The company isn't yet aggressively marketing the newly-launched BIS kit, which it premiered at AMP, he added. But the decision to create the kit may prove crucial if Epigenomics is successful in growing its test menu — offering customers a single platform that could potentially support not just Epi proColon, but also other tests with the same DNA extraction and conversion needs.

One of those could be a test for hepatocellular carcinoma, which the company also discussed at AMP, highlighting a European study that emerged from hypotheses that the same SEPT9 methylation that Epi proColon relies on might be a strong biomarker in liver cancers.

Abderrahim Oussalah from the University Hospital of Nancy in France reported he and his colleagues' initial study and a replication by German collaborators, which showed that measuring methylated SEPT9 showed high diagnostic accuracy with an area under the receiver operating characteristic curve of up to 0.94.

Hanley said during the meeting that the company had already initiated the steps to begin a 500-patient US replication study, and Bull said that the HCC application of the Epigenomics SEPT9 assay is already CE-marked for use in European labs.

"There is a huge need," he said, stemming from the limitations of current protein biomarkers used to monitor patients with liver cirrhosis for the emergence of cancer. According to Bull, the European study results were strong, but the firm still needs to confirm the results and do a more thorough exploration of different variables like whether patients' cirrhosis stems from a viral or lifestyle cause.

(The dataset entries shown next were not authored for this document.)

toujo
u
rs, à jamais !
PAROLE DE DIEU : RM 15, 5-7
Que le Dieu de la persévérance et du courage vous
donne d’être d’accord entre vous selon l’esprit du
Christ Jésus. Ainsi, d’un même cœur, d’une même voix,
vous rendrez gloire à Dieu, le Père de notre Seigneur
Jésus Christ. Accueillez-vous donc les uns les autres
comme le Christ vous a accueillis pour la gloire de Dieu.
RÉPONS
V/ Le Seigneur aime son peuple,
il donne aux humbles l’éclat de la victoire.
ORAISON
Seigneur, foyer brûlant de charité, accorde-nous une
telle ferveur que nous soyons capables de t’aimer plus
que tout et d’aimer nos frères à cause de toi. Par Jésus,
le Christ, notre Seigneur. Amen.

The company is also continuing to work on its Epi proLung test, including exploring whether that assay, similarly to the HCC test, could have utility in monitoring patients with a known risk, as well as looking to see if there are particular subtypes of patients in which it works better or worse as a cancer detection tool.

Since Epigenomics' FDA approval for the proColon test in 2016, multiple companies have announced their intentions to develop blood-based genomic and epigenomic assays for early cancer detection and monitoring, not just in colorectal cancer, but across the spectrum of solid tumors.

Startup firms receiving significant attention and/or garnering large investments include Grail and Freenome, as well as companies like Guardant Health, which are also seeking to translate their existing blood-based cancer genotyping technologies into the early detection and screening space.

Many companies are also focusing specifically on methylation, albeit with a broad genome-wide approach in contrast to the specific, defined biomarker strategy that is at the heart of Epigenomics' tests.

Others, like CellMax Life, are banking on technologies that detect the presence of blood-borne cancer cells.

According to Bull, Epigenomics feels confident in continuing to push forward its existing assays, considering how far from the market various potential competitors still remain. For the most part, he said, the companies receiving attention in the space have only presented data from case-control studies where detection of known cancer samples is compared to known controls. This is far from a demonstration in a true screening population.

"We would be silly to think that there's not going to be any competitors in the market for the rest of the lifecycle of [our] product. But what we're finding is that the FDA process is not easy, the CMS process is not easy … and any new entrants into the market are going to have to go through exactly what we went through."